DOCUMENT TEXT:
┄┄┄┄┄┄┄┄┄┄┄┄┄┄┄┄┄┄┄┄

Press Release

June 9, 2011
STATEMENT IN OPPOSITION TO THE TESTER INTERCHANGE AMENDMENT

Mr. President, earlier today, I voted against the interchange fee amendment (S. Amdt. 392) offered by the junior Senator from Montana and I would like to explain why.  Before I do that, I would like to acknowledge two important points about Senator Tester.  First, I appreciate the fact that he made significant changes to his amendment in an attempt to reach a middle ground on this issue.  And the concern he has for small community banks and credit unions is beyond question.  Having said that, I did not reach the same conclusion he reached that we should delay the regulatory process with regard to interchange fees.

Most of the concern raised has been expressed against the Federal Reserve’s December 2010 draft interchange fee  rule-making.  It was  a draft proposal.  Let me repeat that: it was a draft proposal.  The Federal Reserve received 11,000 comments on the draft rule-making.  The final rule-making, due any day and scheduled to take effect in July, will reflect those comments and suggestions.  We need to let the regulatory process work.  If the final rule doesn’t work as Congress intended, we have a number of options to fix it, up to and including a Congressional Resolution of Disapproval.  If the Senate had approved the Tester amendment, it may have been “fixing” a problem that doesn’t exist.

┄┄┄┄┄┄┄┄┄┄┄┄┄┄┄┄┄┄┄┄

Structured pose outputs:
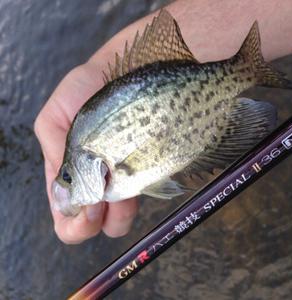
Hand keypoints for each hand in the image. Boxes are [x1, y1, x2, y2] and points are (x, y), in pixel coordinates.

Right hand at [34, 59, 138, 244]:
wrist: (123, 69)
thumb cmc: (86, 90)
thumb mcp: (56, 118)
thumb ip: (55, 152)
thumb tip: (65, 193)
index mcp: (67, 173)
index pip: (66, 215)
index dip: (73, 223)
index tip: (87, 208)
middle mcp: (95, 181)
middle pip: (95, 224)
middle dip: (98, 222)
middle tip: (105, 201)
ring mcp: (123, 178)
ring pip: (120, 217)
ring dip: (122, 213)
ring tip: (127, 192)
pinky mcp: (148, 168)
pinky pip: (145, 194)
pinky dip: (142, 196)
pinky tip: (142, 181)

┄┄┄┄┄┄┄┄┄┄┄┄┄┄┄┄┄┄┄┄

PROBLEM:
In the press release on the interchange fee amendment, copy everything from "June 9, 2011" down to "to interchange fees." word for word.

OUTPUT:
June 9, 2011
STATEMENT IN OPPOSITION TO THE TESTER INTERCHANGE AMENDMENT

Mr. President, earlier today, I voted against the interchange fee amendment (S. Amdt. 392) offered by the junior Senator from Montana and I would like to explain why.  Before I do that, I would like to acknowledge two important points about Senator Tester.  First, I appreciate the fact that he made significant changes to his amendment in an attempt to reach a middle ground on this issue.  And the concern he has for small community banks and credit unions is beyond question.  Having said that, I did not reach the same conclusion he reached that we should delay the regulatory process with regard to interchange fees.